Copy the listing word for word, starting at the line that contains "Request relative humidity, hygrometer." and ending at the line that contains "Read: 75 (%)", with both of those lines included. Leave the pictures out of your copy.

PROVIDED RECORDS >>
^^^^^^^^
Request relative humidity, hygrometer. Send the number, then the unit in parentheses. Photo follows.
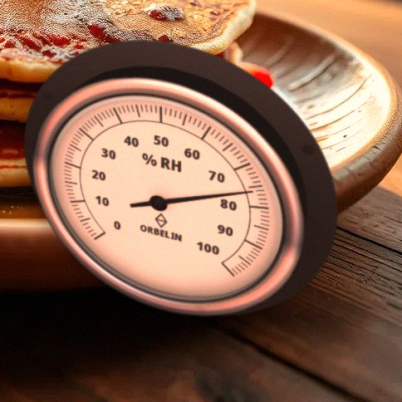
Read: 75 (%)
^^^^^^^^
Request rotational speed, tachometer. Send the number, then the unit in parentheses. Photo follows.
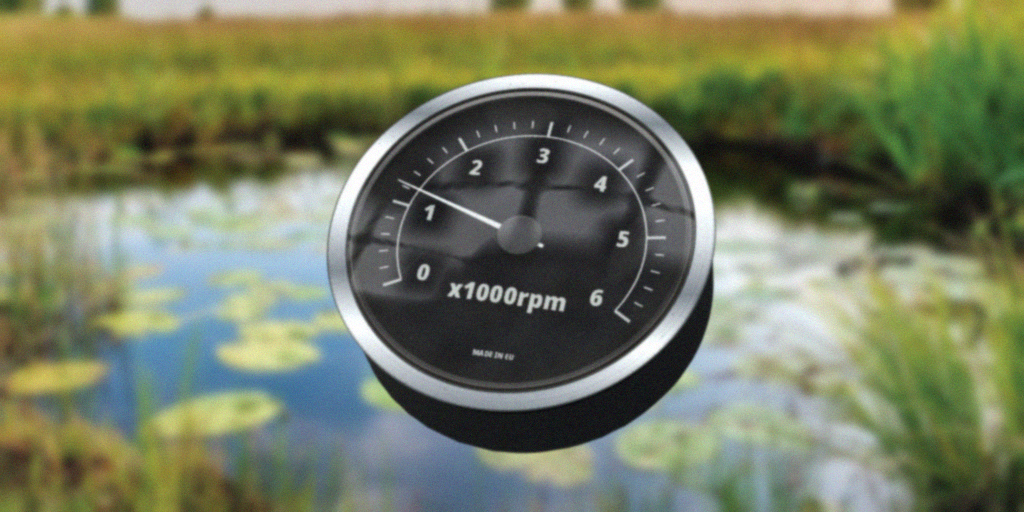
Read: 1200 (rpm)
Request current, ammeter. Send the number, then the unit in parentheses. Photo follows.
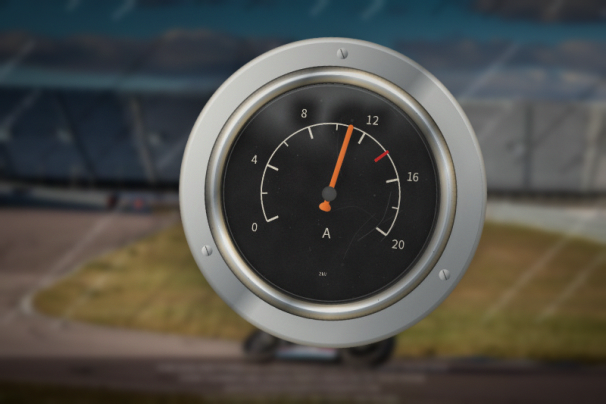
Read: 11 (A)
^^^^^^^^
PROBLEM SOLUTION >>
Request relative humidity, hygrometer. Send the number, then the unit in parentheses. Photo follows.
Read: 75 (%)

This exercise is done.